После этого, раз уж у меня в руках оказался планшет, я решаюсь посмотреть выпуск новостей, ссылку на который мне прислал Пигрит. К моему удивлению, это короткое интервью не с кем-нибудь, а с мистером Альваресом! С репортером он общается так же мрачно и ворчливо, как и со всеми, и заявляет:

– Не могу сказать ничего плохого о Сахе Лидс. Она прилежная ученица, воспитанная девочка, которая никогда не устраивала никаких скандалов. К тому же без нее парень утонул бы, разве нет? Вот о чем нужно говорить, если хотите знать мое мнение.

Я дважды пересматриваю видео, потому что не могу поверить своим ушам. То, что меня защищает именно мистер Альварес, в этом есть что-то… сюрреалистическое.

В четверг и пятницу обследования продолжаются, еще два длинных дня в моей жизни.

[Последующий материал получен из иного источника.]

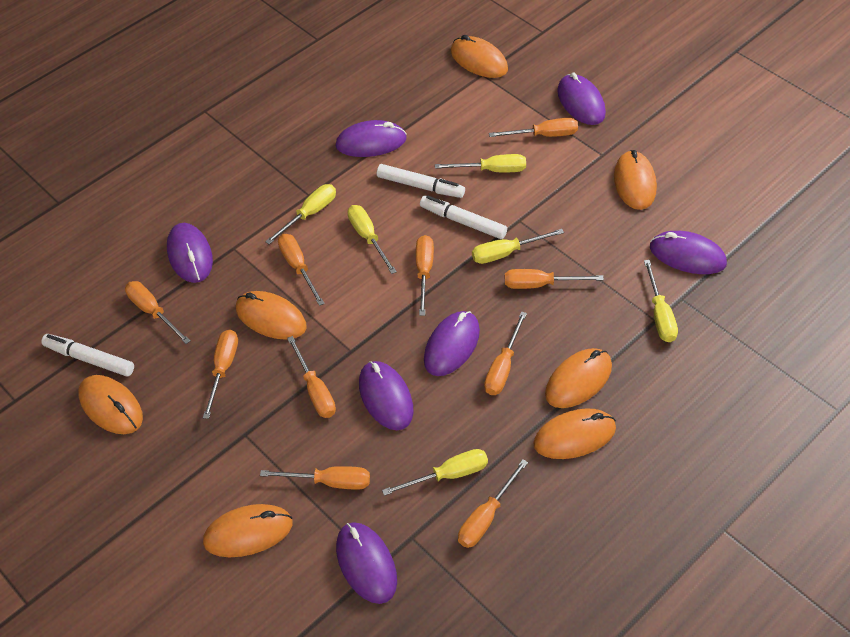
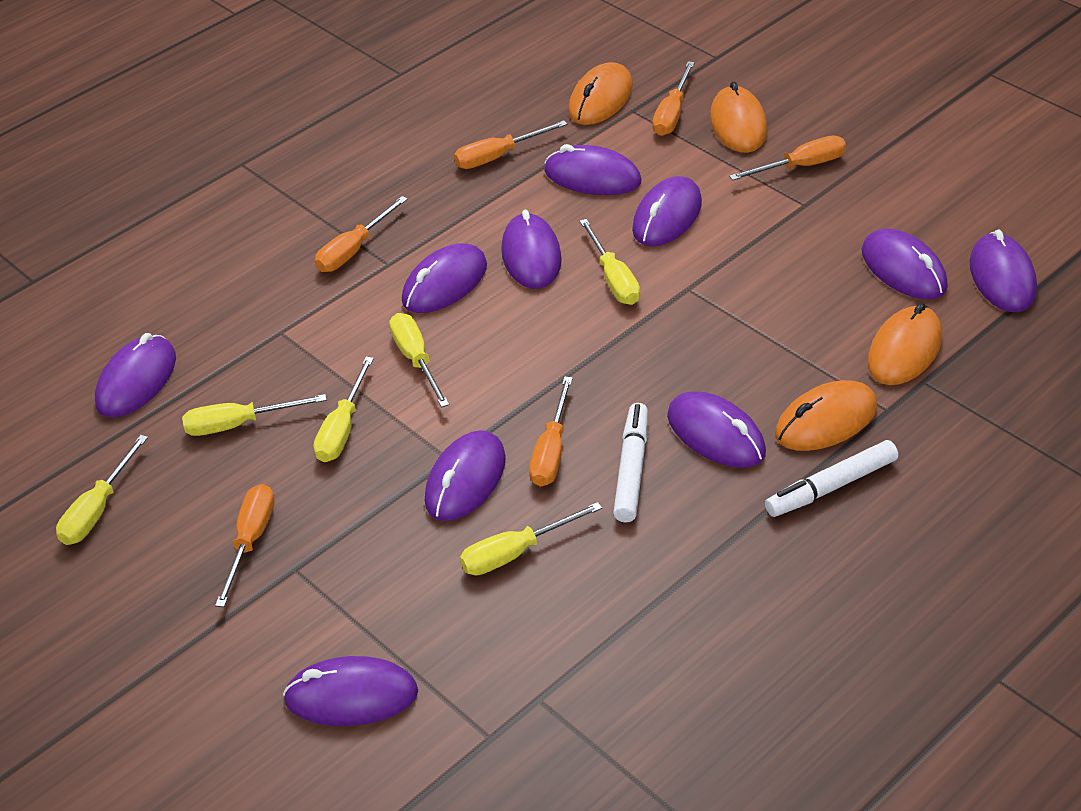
orange mouse: 7 -> 4
orange screwdriver: 10 -> 6
purple mouse: 7 -> 10
white marker: 3 -> 2

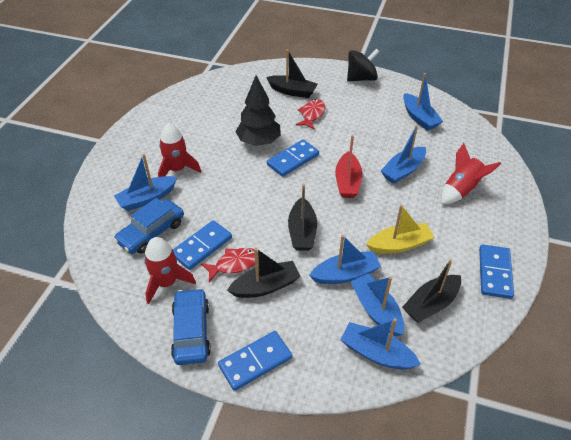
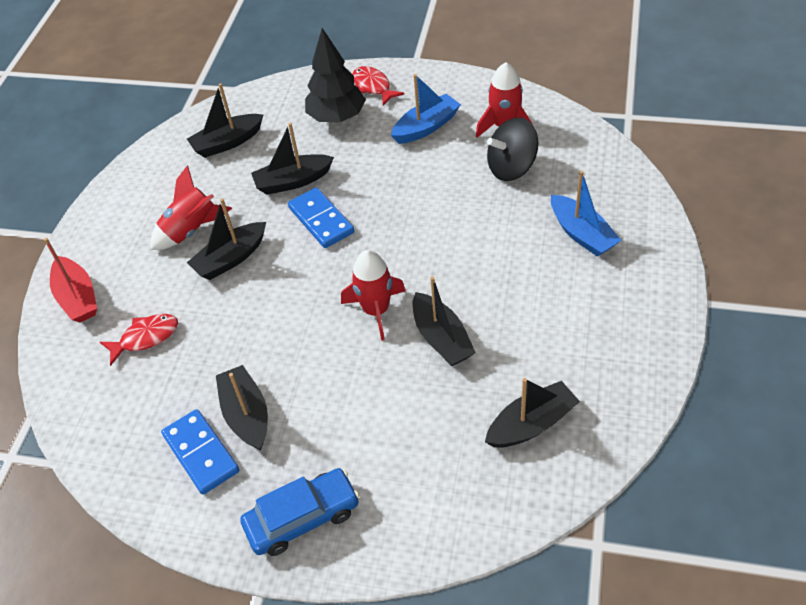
black boat: 4 -> 6
blue boat: 6 -> 2
blue car: 2 -> 1
blue domino: 4 -> 2
yellow boat: 1 -> 0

К этому моменту у них уже есть полный анализ моего генома, огромная карта, которую они рассматривают на гигантском планшете. Мне приходится смотреть, как они все склоняются над ней и как эксперт по генной инженерии то тут, то там рисует закорючки рядом с какими-то фрагментами и говорит вещи вроде: «Вот. Сто лет назад это было запатентованной нуклеотидной цепочкой».

Это пытка, и, когда к вечеру пятницы она наконец заканчивается, я выжата как лимон. В пятницу Пигрит приходит навестить меня и рассказывает, что по городу шастают какие-то подозрительные личности, которых он раньше никогда в Зоне не видел. Я только киваю и говорю ему, что устала как собака и что единственное, чего хочу, – это лечь спать и в идеале не просыпаться года три.